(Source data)
^^^^^^^^^^^^^^^^
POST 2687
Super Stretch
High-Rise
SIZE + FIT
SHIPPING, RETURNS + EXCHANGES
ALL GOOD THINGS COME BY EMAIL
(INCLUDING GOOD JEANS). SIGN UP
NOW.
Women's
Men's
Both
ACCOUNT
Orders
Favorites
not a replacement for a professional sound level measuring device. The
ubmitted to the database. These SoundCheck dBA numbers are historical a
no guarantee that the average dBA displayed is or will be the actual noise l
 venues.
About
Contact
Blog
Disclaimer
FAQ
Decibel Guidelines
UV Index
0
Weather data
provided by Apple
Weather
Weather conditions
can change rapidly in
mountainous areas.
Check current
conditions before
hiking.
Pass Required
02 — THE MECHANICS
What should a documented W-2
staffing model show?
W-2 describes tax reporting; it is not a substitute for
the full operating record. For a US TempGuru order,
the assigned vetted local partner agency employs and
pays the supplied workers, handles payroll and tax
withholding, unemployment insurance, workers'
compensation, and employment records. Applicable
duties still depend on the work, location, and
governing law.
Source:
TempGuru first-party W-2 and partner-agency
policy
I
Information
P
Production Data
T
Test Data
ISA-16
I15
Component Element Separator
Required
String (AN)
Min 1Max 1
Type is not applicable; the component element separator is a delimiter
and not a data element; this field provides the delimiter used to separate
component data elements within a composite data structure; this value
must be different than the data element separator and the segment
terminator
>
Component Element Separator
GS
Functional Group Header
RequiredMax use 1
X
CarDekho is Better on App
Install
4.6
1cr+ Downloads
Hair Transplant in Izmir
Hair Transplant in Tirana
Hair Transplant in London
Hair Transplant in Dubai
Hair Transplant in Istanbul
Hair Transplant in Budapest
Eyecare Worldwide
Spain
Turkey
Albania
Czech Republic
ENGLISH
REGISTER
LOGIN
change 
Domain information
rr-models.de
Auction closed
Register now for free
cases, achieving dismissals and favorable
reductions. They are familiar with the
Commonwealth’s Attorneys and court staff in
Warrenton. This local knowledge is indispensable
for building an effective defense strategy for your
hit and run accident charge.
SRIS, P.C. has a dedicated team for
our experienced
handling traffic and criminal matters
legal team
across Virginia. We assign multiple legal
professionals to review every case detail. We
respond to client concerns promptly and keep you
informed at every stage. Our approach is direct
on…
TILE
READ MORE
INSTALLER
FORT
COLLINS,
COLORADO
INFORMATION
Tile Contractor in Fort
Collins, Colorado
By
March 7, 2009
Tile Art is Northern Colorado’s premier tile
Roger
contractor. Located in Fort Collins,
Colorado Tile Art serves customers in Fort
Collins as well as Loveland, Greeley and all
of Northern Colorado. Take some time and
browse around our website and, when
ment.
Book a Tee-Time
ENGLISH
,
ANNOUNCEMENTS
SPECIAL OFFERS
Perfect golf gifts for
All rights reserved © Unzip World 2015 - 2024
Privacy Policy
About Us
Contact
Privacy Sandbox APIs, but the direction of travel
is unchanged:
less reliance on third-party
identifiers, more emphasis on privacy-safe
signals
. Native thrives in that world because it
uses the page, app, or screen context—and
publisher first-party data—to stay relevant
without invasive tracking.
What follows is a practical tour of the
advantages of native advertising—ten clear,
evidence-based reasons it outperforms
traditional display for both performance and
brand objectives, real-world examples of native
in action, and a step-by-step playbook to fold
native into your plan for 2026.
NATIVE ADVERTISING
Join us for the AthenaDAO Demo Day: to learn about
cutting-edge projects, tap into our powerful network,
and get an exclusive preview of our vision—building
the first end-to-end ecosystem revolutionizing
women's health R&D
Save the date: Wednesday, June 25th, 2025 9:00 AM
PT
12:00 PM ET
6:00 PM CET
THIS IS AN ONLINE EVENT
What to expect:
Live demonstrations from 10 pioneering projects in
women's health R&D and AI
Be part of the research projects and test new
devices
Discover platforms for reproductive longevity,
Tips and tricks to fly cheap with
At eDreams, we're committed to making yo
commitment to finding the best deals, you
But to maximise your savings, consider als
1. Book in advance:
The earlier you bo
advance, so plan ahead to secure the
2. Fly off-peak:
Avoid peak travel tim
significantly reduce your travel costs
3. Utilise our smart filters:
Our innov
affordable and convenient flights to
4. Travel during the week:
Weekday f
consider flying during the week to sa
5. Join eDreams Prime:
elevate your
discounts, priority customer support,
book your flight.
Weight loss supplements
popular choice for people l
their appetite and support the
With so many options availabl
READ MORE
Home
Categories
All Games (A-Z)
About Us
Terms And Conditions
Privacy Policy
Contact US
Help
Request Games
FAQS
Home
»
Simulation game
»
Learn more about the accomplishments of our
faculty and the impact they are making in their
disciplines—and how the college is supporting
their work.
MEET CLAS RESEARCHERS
^^^^^^^^^^^^^^^^
→ What to do: Your answer must consist solely of the lines above between the line holding "Collins as well as Loveland, Greeley and all" and the line holding "Tips and tricks to fly cheap with", inclusive, copied exactly.

→ Answer to the exercise:
Collins as well as Loveland, Greeley and all
of Northern Colorado. Take some time and
browse around our website and, when
ment.
Book a Tee-Time
ENGLISH
,
ANNOUNCEMENTS
SPECIAL OFFERS
Perfect golf gifts for
All rights reserved © Unzip World 2015 - 2024
Privacy Policy
About Us
Contact
Privacy Sandbox APIs, but the direction of travel
is unchanged:
less reliance on third-party
identifiers, more emphasis on privacy-safe
signals
. Native thrives in that world because it
uses the page, app, or screen context—and
publisher first-party data—to stay relevant
without invasive tracking.
What follows is a practical tour of the
advantages of native advertising—ten clear,
evidence-based reasons it outperforms
traditional display for both performance and
brand objectives, real-world examples of native
in action, and a step-by-step playbook to fold
native into your plan for 2026.
NATIVE ADVERTISING
Join us for the AthenaDAO Demo Day: to learn about
cutting-edge projects, tap into our powerful network,
and get an exclusive preview of our vision—building
the first end-to-end ecosystem revolutionizing
women's health R&D
Save the date: Wednesday, June 25th, 2025 9:00 AM
PT
12:00 PM ET
6:00 PM CET
THIS IS AN ONLINE EVENT
What to expect:
Live demonstrations from 10 pioneering projects in
women's health R&D and AI
Be part of the research projects and test new
devices
Discover platforms for reproductive longevity,
Tips and tricks to fly cheap with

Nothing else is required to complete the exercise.